Ever since New Year, the two started exchanging letters and had met for tea a number of times, with some light flirting thrown in here and there. In fact, this wasn’t the first time he had shown up at St Mungo’s just to drop of a surprise of some sort (such as a box of tea he just happened to see that he knew she liked, or a book at a shop that he just happened to find that she wanted to read, or some incense that he just happened to spot at the store that she mentioned she had just run out of). If she were honest with herself (which she rarely was when it came to these things), she would admit she was interested in him, but he was just a friend (was there such a thing?) and he was just being nice, even if he had chosen a terrible time to surprise her with flowers (what sort of just-friend does that?).
“What was all that about?” Justin asked.
Her private thoughts were interrupted, though. “What was what about?”
“The Amortentia raucous.”
“Apparently someone spiked the Odgen’s at The Three Broomsticks,” Padma answered with a roll of her eyes, finally took the flowers, and thanked him as she resumed her trek down the corridor.

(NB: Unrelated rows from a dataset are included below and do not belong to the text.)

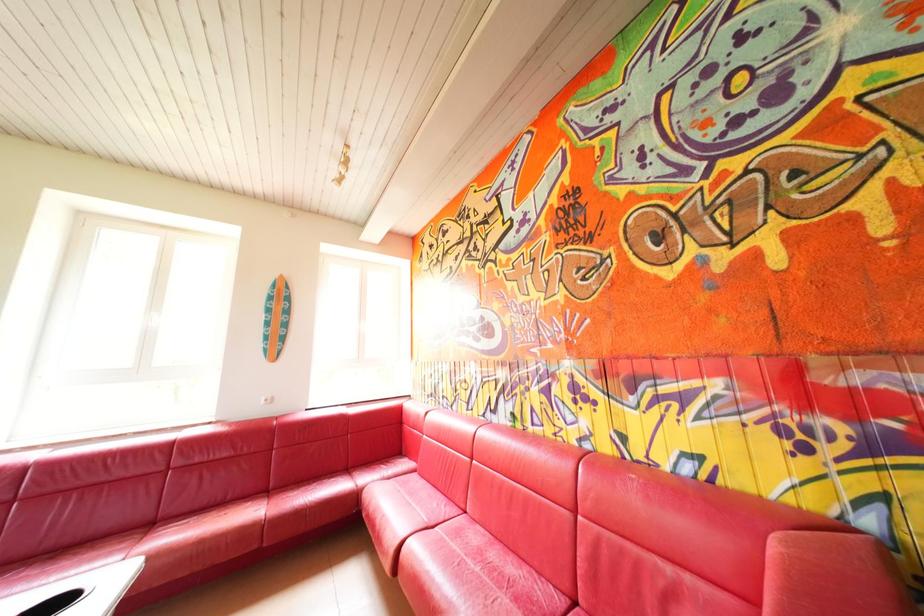
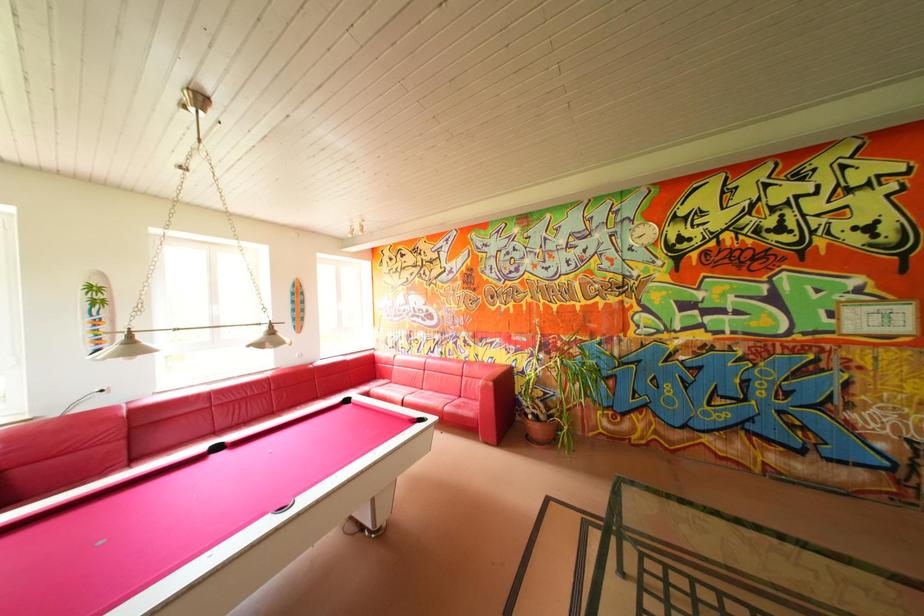
Which direction would the cameraman need to move to produce the second image?

The movement direction of the cameraman is left, backward.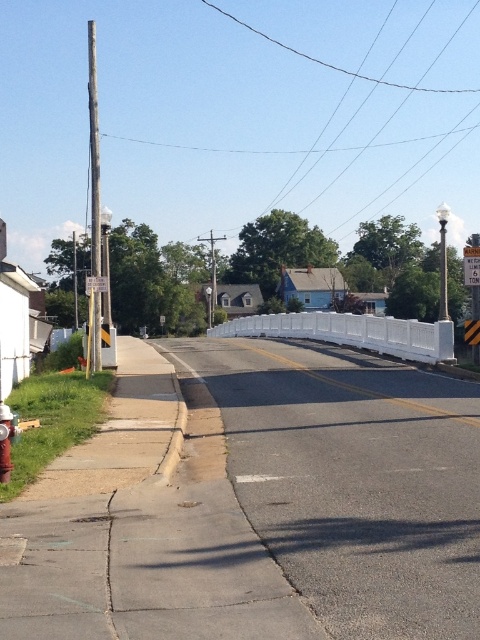
Question: Among these objects, which one is farthest from the camera?

Choices:
 (A) white plastic barricade at center
 (B) red metallic hydrant at lower left

Answer: (A)

Question: Which of the following is the closest to the observer?

Choices:
 (A) (404, 342)
 (B) (6, 412)

Answer: (B)

Question: Can you confirm if white plastic barricade at center is smaller than red metallic hydrant at lower left?

Choices:
 (A) yes
 (B) no

Answer: (B)

Question: Is white plastic barricade at center wider than red metallic hydrant at lower left?

Choices:
 (A) no
 (B) yes

Answer: (B)

Question: Among these points, which one is farthest from the camera?

Choices:
 (A) (1, 410)
 (B) (404, 320)

Answer: (B)

Question: Does white plastic barricade at center have a smaller size compared to red metallic hydrant at lower left?

Choices:
 (A) no
 (B) yes

Answer: (A)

Justin followed her again. He reminded her of a bored puppy who just wanted to play fetch, but no one would throw the stick, so he followed everyone around until someone would cave in and toss it. He hardly looked bored at all, though; quite the contrary, he looked nervous and as though he were having a hard time forming syllables.

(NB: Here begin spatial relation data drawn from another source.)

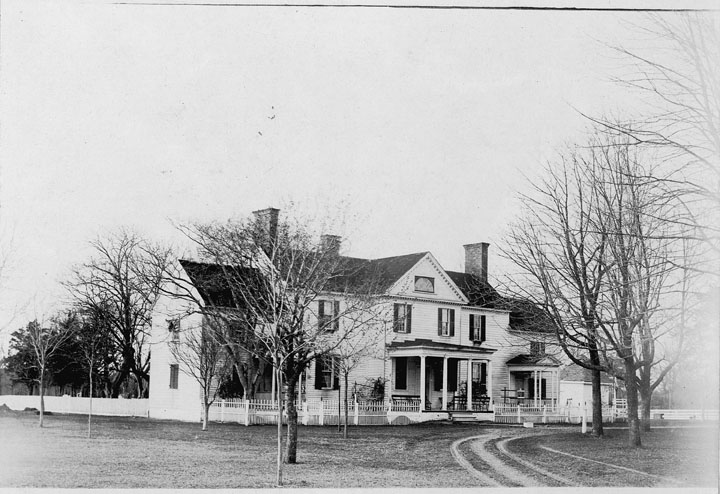
The height and width of the screenshot is (494, 720). Find the location of `chimney`. chimney is located at coordinates (472, 261), (333, 243), (261, 224).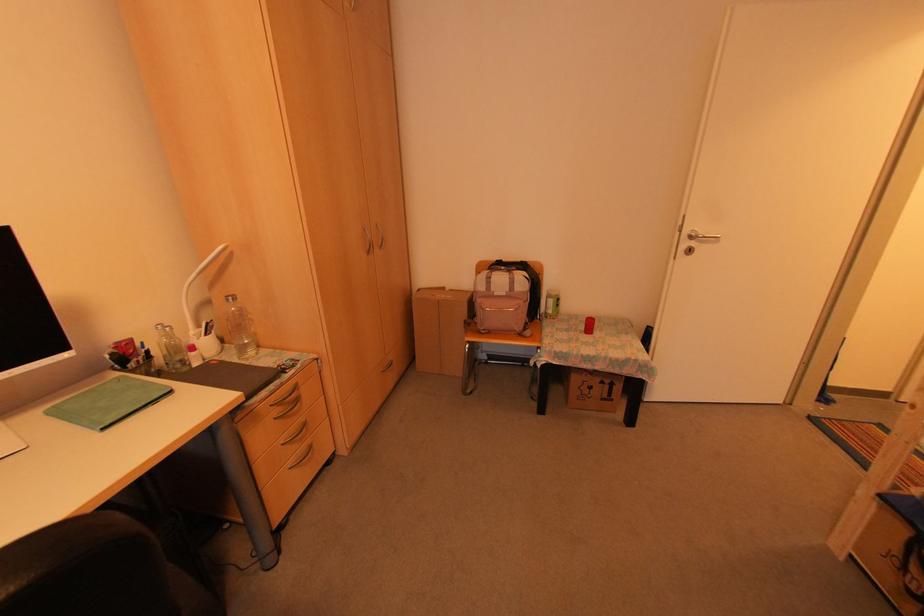
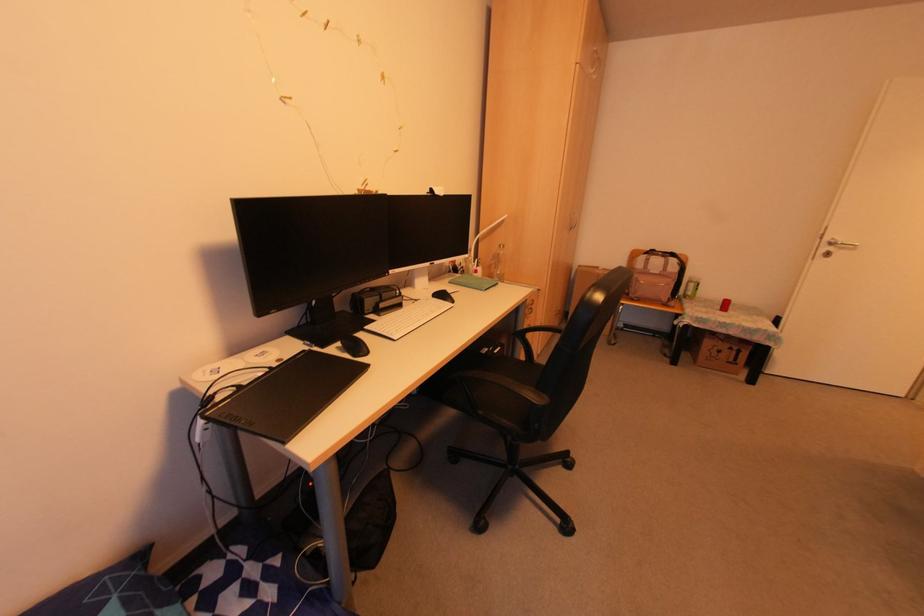
In the second image, find the point that corresponds to [598,381] in the first image.

(725, 346)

“Look, Justin, I’m working and I’ve got a lot to do, so-”
But he cut her off. “Go to dinner with me,” Justin blurted, then shook his head and changed his statement into a question. “Will you? Er. Will you go to dinner with me?”
“Sure,” Padma said, “but tonight’s not a good night, we’re going to have people in and out of here all night long, and I’ll get stuck staying late-”
“Late is fine,” Justin quipped. “I can wait up.”
“Don’t be silly, you’ll starve. How about… we… oh.” It was then that she realized that he wasn’t asking for a simple chat over tea. She was almost too shy to look at him, and his nervous energy was somewhat contagious, but she was in a hurry and really, what was the harm in a dinner date? He hadn’t specified what exactly he wanted from her other than to have dinner, it wasn’t commitment of any kind.
“All right,” Padma finally said and instantly she felt the tension fade away.
He looked pleased and impish and excited and the combination made Padma want to throw her arms around him and squeeze him to bits and pieces, but her trainee had come back and was already shouting questions at her from the far end of the corridor.
“What time should-”
“Just show up,” Justin said. “You have my address.”
“Right,” she said, and a second later added, “I’m not, um, looking for a boyfriend, though. So you know. I’m far too busy all the time for one.”
He didn’t look the least bit fazed, which was a bit shocking. “I didn’t ask if I could be yet,” he pointed out with a smug, lopsided grin.
And with that, he patted her on the head once, pointed out how messy her hands were and asked how that was at all professional, and she hugged her flowers gingerly, and she swore there was a bounce in his step when he left (not that she was watching him leave, of course, not at all).